-- TRY IT --
Reproduce the lines of the data word for word, from the very first line through the line containing "У Львові на вулиці", including both of these lines.

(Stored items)
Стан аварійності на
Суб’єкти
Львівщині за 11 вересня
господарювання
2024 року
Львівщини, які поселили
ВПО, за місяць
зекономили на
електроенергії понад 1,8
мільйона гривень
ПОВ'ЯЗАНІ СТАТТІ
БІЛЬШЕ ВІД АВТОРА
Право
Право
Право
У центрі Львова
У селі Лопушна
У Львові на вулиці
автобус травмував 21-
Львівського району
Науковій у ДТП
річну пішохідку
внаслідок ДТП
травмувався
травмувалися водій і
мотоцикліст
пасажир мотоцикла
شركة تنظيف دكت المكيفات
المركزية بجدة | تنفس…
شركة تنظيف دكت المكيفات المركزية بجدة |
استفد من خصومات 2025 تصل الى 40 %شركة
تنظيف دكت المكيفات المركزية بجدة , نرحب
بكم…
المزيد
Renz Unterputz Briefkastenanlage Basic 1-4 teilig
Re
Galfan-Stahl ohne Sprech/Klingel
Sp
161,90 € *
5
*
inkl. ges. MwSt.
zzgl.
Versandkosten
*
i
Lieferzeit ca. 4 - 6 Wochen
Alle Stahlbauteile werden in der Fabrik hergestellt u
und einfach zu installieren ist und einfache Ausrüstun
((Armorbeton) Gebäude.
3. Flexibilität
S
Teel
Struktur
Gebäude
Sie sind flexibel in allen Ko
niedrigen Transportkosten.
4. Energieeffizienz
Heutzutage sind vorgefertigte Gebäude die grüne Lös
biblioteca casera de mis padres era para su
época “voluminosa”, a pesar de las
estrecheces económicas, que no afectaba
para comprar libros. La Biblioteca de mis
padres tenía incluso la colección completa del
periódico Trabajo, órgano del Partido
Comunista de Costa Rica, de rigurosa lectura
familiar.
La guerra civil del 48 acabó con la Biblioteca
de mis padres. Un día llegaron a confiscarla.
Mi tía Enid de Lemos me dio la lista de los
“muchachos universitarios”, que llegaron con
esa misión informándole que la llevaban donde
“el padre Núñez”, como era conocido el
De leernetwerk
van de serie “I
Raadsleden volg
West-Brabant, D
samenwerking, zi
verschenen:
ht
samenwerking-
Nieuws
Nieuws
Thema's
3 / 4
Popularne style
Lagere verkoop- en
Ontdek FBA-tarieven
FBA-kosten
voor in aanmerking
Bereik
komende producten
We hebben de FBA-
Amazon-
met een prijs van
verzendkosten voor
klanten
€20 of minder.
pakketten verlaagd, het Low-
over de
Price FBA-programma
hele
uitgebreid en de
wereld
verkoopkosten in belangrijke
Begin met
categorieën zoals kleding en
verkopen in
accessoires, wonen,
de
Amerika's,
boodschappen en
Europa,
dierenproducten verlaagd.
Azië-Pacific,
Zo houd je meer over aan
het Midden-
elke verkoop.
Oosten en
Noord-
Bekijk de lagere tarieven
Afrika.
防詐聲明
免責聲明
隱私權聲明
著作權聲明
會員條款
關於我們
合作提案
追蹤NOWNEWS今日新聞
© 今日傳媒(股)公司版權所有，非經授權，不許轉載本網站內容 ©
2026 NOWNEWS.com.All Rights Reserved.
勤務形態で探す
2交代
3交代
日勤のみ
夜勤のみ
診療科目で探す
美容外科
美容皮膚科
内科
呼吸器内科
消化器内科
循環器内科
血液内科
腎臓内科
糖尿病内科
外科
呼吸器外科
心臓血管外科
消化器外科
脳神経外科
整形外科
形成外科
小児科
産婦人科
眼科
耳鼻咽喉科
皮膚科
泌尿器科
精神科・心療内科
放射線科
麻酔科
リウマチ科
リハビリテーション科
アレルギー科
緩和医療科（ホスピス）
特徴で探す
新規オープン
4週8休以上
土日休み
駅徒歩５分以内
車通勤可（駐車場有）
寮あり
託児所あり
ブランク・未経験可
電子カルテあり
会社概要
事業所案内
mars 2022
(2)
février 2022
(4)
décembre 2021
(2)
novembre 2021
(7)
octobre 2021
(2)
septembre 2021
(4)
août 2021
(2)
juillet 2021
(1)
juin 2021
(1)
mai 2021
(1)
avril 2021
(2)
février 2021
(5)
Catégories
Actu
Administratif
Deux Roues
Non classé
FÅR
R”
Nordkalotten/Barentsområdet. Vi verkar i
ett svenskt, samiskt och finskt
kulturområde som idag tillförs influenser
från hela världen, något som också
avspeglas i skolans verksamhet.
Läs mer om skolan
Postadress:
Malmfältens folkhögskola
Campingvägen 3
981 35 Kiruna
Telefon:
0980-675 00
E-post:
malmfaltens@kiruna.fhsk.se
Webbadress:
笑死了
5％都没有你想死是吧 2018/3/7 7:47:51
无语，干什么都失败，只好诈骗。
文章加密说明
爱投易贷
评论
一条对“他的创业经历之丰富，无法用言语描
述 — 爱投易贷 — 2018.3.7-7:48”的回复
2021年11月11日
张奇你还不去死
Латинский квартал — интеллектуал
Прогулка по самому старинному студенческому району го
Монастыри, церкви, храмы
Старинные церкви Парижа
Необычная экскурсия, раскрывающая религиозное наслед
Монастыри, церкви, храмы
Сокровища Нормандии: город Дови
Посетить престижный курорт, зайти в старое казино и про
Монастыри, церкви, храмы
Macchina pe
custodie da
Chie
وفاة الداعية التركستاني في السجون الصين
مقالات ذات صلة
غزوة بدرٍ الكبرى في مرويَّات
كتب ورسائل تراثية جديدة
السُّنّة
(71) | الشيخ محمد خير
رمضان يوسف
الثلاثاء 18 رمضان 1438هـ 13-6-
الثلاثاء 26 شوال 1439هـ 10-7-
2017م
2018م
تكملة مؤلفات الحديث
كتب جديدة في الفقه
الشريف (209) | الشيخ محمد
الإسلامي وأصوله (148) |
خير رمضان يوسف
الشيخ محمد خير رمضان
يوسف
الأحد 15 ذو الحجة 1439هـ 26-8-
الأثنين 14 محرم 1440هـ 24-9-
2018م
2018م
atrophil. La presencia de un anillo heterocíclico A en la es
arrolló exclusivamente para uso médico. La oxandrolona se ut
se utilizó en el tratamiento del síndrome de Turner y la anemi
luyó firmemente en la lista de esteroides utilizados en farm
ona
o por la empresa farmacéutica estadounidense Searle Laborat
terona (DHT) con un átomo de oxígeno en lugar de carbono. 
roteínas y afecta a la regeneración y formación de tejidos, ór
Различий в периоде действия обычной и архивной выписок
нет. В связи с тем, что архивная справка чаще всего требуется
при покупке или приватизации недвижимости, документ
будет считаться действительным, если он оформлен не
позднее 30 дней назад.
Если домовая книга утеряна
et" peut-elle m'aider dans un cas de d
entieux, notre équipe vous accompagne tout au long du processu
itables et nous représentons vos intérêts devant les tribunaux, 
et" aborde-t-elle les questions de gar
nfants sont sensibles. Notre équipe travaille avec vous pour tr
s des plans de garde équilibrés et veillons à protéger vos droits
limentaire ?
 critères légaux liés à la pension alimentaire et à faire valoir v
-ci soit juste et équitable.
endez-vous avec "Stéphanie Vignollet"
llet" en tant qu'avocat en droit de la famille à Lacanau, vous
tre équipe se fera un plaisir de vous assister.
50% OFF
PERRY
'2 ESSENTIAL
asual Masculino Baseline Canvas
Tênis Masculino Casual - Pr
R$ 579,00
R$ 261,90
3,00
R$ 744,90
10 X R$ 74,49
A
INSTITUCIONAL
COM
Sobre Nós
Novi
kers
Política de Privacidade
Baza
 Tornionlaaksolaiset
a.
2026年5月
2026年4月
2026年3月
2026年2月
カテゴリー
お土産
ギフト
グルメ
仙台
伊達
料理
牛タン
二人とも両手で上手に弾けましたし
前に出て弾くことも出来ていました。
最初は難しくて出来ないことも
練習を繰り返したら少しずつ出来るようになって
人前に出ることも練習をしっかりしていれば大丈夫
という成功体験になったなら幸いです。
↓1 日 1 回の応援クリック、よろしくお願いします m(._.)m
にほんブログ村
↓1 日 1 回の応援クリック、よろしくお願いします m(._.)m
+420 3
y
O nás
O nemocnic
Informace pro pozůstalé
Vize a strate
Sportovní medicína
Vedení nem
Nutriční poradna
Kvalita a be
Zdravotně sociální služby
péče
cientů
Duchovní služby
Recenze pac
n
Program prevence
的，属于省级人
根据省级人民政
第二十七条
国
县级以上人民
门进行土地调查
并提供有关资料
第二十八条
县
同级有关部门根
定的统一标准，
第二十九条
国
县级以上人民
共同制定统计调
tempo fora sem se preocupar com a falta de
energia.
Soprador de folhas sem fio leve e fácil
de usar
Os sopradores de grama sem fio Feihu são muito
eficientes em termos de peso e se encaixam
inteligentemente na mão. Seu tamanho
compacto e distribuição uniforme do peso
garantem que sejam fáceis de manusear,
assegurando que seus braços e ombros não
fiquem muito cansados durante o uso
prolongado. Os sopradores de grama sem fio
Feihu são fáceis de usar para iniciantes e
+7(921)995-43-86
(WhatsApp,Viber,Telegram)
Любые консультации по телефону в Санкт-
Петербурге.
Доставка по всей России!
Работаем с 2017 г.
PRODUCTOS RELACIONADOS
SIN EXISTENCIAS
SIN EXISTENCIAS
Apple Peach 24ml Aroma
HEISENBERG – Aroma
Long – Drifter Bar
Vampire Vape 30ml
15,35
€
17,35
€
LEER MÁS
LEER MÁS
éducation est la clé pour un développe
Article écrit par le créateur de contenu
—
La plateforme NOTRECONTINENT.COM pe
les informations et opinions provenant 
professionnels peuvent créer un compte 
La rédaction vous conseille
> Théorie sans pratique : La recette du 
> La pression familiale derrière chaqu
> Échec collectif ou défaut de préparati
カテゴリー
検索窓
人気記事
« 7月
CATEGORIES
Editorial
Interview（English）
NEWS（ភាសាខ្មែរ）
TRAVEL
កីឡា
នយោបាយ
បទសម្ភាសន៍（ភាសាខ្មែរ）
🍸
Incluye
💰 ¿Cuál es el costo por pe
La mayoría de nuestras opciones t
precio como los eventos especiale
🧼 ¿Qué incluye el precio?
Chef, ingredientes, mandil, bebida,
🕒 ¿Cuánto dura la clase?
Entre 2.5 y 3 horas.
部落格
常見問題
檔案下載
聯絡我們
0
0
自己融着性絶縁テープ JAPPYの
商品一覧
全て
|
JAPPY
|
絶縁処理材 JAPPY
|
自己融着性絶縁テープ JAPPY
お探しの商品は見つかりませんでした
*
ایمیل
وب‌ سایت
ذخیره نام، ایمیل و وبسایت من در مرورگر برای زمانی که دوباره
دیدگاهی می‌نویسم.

-- RESULT --
Стан аварійності на
Суб’єкти
Львівщині за 11 вересня
господарювання
2024 року
Львівщини, які поселили
ВПО, за місяць
зекономили на
електроенергії понад 1,8
мільйона гривень
ПОВ'ЯЗАНІ СТАТТІ
БІЛЬШЕ ВІД АВТОРА
Право
Право
Право
У центрі Львова
У селі Лопушна
У Львові на вулиці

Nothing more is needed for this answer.